Mintakat ini juga jadi bagian dari segitiga terumbu karang dunia. Kekayaan yang terkandung di dalamnya tak kalah mentereng dibandingkan beberapa tempat lainnya macam Wakatobi di Sulawesi Tenggara dan Raja Ampat di Papua Barat. “A piece of heaven in the center of Celebes” jadi salah satu julukannya.
Tapi, destinasi wisata bernama lengkap Taman Nasional Kepulauan Togean itu belum lama ini dikeluhkan oleh Dave Smith, turis asal Kanada.

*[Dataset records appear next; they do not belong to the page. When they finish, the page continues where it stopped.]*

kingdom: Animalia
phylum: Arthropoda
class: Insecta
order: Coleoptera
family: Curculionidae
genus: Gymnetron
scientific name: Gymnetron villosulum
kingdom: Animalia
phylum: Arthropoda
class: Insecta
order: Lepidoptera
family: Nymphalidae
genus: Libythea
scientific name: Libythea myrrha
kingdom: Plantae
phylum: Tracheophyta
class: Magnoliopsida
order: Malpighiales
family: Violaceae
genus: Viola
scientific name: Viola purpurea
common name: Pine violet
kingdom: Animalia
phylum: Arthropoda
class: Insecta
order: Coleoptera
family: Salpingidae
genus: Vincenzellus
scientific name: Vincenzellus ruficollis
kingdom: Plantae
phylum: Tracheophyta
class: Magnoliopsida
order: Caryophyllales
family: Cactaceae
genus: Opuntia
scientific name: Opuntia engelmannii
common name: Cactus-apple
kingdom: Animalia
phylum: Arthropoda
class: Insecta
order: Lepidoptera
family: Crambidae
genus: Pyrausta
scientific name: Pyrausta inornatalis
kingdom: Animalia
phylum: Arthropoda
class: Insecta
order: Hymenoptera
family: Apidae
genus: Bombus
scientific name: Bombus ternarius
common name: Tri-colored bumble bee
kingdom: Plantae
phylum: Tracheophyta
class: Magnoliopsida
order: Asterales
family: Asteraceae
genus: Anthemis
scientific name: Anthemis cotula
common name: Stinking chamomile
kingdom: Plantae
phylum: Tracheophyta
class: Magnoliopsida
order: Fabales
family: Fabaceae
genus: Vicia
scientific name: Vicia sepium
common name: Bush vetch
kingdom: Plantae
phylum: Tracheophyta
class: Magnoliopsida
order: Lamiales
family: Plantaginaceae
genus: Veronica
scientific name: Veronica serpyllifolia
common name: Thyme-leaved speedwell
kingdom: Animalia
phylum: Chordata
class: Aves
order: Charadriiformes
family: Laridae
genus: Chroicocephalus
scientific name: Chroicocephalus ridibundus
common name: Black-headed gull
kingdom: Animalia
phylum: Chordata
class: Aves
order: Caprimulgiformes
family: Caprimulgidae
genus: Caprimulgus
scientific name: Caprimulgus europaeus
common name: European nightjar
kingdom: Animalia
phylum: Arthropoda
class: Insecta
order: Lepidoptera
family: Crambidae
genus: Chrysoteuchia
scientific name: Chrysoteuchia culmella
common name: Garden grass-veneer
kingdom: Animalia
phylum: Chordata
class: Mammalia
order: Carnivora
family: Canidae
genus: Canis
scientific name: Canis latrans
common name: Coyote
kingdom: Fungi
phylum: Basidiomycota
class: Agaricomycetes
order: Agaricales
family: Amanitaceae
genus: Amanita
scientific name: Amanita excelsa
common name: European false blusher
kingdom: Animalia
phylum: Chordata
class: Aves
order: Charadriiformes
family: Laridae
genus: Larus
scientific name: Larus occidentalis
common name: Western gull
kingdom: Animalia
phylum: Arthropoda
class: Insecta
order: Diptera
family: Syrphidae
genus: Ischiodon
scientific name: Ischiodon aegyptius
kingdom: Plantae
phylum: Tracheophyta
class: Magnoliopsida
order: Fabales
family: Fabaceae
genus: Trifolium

Selama di Kepulauan Togean, Dave mengeluhkan soal fasilitas resor, warga yang memberi makan buaya liar, listrik yang mati saat malam hari, tidak adanya bar dan kafe, hingga banyak karang yang disebutnya mati.
Keluhan tadi muncul di tengah ikhtiar pemerintah provinsi Sulteng menggenjot Kepulauan Togean sebagai kawasan destinasi super prioritas nasional.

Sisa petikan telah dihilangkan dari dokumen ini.